Collected data =
· · · ·

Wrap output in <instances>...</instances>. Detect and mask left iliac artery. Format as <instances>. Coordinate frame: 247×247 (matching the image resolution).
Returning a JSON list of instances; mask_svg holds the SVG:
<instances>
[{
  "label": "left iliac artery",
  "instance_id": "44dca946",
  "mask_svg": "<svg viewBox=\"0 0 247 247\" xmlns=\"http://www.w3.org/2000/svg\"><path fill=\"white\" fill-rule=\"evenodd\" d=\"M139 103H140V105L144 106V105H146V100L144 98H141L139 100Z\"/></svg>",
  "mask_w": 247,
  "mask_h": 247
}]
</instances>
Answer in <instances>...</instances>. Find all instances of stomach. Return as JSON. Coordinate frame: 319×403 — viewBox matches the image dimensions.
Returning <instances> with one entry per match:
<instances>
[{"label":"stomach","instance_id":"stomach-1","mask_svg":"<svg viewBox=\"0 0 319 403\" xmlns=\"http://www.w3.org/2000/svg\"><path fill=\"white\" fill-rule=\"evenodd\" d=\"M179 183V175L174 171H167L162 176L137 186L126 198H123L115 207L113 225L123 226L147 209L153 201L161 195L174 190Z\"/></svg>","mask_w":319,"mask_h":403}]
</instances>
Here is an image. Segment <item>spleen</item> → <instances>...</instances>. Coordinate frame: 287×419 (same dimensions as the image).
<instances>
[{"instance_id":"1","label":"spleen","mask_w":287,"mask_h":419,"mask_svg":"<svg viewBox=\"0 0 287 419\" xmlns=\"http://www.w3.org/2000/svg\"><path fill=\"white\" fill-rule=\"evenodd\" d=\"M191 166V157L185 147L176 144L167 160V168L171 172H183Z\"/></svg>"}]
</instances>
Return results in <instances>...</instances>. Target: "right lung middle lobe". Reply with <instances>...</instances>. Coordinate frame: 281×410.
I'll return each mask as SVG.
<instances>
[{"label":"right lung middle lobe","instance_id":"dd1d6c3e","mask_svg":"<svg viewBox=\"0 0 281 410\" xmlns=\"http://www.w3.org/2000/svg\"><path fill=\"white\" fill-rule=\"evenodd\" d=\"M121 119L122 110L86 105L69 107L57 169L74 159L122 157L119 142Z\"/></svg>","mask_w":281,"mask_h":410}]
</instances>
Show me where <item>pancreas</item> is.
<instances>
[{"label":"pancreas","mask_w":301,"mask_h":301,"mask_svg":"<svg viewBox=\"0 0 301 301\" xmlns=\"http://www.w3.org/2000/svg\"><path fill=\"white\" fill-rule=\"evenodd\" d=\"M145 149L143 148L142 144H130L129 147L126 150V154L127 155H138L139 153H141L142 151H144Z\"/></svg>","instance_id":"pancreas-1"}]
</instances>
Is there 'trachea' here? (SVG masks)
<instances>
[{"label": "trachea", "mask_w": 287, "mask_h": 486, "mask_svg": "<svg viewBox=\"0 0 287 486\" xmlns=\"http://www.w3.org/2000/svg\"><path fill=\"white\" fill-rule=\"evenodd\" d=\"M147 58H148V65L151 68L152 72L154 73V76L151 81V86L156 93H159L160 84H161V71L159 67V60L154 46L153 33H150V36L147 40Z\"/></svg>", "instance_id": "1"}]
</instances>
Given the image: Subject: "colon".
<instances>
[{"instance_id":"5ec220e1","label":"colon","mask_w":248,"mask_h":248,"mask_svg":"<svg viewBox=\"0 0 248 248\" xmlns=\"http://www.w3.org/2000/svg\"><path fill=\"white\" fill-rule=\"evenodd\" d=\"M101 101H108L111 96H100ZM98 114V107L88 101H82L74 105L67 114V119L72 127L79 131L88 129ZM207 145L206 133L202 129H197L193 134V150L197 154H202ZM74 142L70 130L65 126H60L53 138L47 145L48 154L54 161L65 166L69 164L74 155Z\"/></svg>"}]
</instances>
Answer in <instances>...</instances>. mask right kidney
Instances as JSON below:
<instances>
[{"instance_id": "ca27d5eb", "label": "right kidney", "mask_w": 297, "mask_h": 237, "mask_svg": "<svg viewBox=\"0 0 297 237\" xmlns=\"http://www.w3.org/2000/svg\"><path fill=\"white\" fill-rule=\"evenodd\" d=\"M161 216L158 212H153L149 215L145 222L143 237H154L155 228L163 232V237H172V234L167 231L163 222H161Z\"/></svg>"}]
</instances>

· · · ·

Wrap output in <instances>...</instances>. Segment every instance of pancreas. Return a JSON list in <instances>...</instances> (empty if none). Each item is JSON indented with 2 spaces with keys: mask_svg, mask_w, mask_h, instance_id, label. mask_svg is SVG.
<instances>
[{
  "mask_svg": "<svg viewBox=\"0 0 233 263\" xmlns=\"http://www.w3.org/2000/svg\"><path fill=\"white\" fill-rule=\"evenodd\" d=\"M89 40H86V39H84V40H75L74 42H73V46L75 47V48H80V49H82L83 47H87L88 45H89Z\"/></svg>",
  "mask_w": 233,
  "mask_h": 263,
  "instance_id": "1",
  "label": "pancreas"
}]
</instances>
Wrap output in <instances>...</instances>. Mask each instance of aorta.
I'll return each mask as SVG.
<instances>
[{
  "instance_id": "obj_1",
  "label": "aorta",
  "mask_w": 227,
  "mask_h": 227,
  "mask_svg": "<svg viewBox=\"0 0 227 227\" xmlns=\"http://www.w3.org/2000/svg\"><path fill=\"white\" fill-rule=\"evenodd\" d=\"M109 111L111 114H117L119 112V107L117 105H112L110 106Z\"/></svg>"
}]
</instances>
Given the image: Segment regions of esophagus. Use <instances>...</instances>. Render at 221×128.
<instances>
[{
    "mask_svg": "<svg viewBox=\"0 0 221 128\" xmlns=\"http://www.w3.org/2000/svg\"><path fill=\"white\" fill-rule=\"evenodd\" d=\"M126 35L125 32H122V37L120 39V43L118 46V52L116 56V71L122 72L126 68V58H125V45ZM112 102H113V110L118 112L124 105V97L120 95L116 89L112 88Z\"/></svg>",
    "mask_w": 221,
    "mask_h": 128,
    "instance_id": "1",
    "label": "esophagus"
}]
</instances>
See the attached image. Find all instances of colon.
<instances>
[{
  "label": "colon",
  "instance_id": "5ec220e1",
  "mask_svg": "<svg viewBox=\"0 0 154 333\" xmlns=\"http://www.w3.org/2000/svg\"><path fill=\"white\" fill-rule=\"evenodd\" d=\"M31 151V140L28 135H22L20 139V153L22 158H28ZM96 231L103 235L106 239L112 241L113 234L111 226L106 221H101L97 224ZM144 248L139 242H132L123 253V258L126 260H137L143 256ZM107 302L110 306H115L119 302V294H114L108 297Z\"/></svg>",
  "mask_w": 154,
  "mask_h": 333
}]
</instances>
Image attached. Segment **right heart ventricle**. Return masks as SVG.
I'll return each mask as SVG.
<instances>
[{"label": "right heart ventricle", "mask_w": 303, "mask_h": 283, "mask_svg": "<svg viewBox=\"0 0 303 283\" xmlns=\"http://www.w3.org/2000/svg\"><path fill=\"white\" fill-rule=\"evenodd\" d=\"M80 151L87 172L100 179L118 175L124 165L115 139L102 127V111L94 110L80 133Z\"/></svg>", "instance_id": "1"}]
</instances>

· · · ·

To be done = Identify every line of the data that contains the word "Wrap", and copy each such line. Case counts.

Answer to the exercise =
Wrap output in <instances>...</instances>. Detect and mask left iliac artery. Format as <instances>. Coordinate frame: 247×247 (matching the image resolution).
Wrap output in <instances>...</instances>. Segment every instance of pancreas. Return a JSON list in <instances>...</instances> (empty if none). Each item is JSON indented with 2 spaces with keys: mask_svg, mask_w, mask_h, instance_id, label. mask_svg is SVG.
Wrap output in <instances>...</instances>. Mask each instance of aorta.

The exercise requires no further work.